Monday, June 16, 2014

Chondrosarcoma trial opens nationwide

By Suzie Siegel

An exciting trial for patients with chondrosarcoma is opening at hospitals across the country.

Dr. Jon Trent
"This trial is very important to me as a sarcoma medical oncologist because I see patients with chondrosarcoma for which there are no treatment options," said Jon Trent, MD, PhD, director of the Sarcoma Medical Oncology Research Program at the University of Miami's Sylvester Comprehensive Cancer Center. "I pray every day that this new therapy is as effective as imatinib is in GIST or CML."

Imatinib, a k a Gleevec, is a landmark in the targeted treatment of sarcoma, helping keep people with gastrointestinal stromal tumors (GISTs) alive for years. It was originally developed for chronic myelogenous leukemia (CML).

Sarcoma researchers are looking at drugs used to treat leukemia because both cancers arise from mesenchymal cells. At the annual meeting of the Connective Tissue Oncology Society last fall, physicians joked that “leukemia is just sarcoma of the blood.”

Miriam Zimms in therapy.
"Since chondrosarcoma doesn't respond to chemotherapy and rarely radiation, trials like these are important for patients dealing with local recurrence or metastasis. It also gives those of us who are cancer-free a sense of security to know drugs are being tested," said Miriam Zimms of Tampa, who has survived both triple-negative breast cancer and chondrosarcoma in her left pelvis. "I'm the Bionic Guatemalan since I've had my breasts, ovaries/tubes and left pelvis amputated and rebuilt."

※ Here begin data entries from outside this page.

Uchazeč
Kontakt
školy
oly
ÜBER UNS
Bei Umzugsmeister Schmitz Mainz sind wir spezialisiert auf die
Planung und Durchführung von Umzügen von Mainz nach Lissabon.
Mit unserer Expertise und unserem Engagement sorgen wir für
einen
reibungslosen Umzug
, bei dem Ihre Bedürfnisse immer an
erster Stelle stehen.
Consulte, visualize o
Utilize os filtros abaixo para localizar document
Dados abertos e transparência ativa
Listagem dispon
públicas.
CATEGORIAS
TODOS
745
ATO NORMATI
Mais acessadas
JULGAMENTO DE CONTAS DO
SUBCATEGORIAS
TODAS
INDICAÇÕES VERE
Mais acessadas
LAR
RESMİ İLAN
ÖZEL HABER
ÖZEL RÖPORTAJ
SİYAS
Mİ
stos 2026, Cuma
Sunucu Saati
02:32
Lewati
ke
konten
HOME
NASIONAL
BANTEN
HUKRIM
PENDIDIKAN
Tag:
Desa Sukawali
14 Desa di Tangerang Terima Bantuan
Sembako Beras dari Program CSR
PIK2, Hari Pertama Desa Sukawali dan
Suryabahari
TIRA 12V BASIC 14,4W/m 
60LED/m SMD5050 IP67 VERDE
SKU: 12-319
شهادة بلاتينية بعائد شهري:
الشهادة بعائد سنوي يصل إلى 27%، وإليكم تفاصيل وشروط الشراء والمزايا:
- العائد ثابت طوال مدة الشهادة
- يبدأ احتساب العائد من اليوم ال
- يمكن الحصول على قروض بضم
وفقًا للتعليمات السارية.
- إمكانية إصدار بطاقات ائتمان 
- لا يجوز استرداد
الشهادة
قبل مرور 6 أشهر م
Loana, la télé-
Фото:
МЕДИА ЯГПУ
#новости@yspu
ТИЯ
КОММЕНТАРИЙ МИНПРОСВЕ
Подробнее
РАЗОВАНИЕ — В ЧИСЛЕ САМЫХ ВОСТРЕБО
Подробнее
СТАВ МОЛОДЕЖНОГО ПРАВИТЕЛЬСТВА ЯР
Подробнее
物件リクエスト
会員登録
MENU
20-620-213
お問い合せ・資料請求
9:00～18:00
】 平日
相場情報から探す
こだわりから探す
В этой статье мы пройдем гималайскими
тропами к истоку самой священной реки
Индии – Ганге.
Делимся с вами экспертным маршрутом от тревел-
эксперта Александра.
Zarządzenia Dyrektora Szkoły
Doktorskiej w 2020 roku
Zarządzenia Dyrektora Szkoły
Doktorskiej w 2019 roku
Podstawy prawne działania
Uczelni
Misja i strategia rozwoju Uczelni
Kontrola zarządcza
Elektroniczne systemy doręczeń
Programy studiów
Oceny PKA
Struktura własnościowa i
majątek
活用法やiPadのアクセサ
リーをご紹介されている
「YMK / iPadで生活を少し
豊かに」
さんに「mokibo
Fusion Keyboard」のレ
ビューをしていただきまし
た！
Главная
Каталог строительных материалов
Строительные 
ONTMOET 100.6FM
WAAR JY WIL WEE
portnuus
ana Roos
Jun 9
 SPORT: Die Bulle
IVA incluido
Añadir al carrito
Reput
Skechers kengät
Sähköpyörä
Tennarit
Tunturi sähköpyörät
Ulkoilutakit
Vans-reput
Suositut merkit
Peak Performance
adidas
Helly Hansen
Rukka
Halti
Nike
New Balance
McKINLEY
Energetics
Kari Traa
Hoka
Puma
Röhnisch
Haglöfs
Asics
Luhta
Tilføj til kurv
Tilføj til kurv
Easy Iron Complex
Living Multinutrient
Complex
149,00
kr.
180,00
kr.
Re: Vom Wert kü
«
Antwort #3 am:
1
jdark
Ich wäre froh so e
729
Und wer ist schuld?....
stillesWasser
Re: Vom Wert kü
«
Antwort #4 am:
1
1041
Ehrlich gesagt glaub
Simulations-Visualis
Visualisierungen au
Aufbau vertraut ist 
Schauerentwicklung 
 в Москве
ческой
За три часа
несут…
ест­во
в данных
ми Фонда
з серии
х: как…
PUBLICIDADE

Agios Pharmaceuticals is sponsoring the new trial, called the "Study of Orally Administered AG-120 in Subjects With Advanced Solid Tumors, Including Glioma, With an IDH1 Mutation."

"Our bone sarcoma pathologist, Andrew Rosenberg, was part of a team who recently identified IDH mutation in 70 percent of patients with conventional and dedifferentiated chondrosarcoma," Dr. Trent said. "I found a pharmaceutical company manufacturing an IDH-1 inhibitor for leukemia. I presented the data on IDH-1 mutation in chondrosarcoma, and we have reached an agreement to do a Phase I clinical trial for patients with IDH-1 mutant chondrosarcoma.

"If effective, this drug will bind to the mutant IDH-1 and turn it off, just like turning off a light switch. This would result in the cancer cells turning back into normal cells. I think this stands a very good chance at helping a lot of people affected by chondrosarcoma.

"I am happy to see any patient with chondrosarcoma at our Sarcoma Center. The patient's tumor must have an IDH-1 mutation, which we test for routinely at our institution."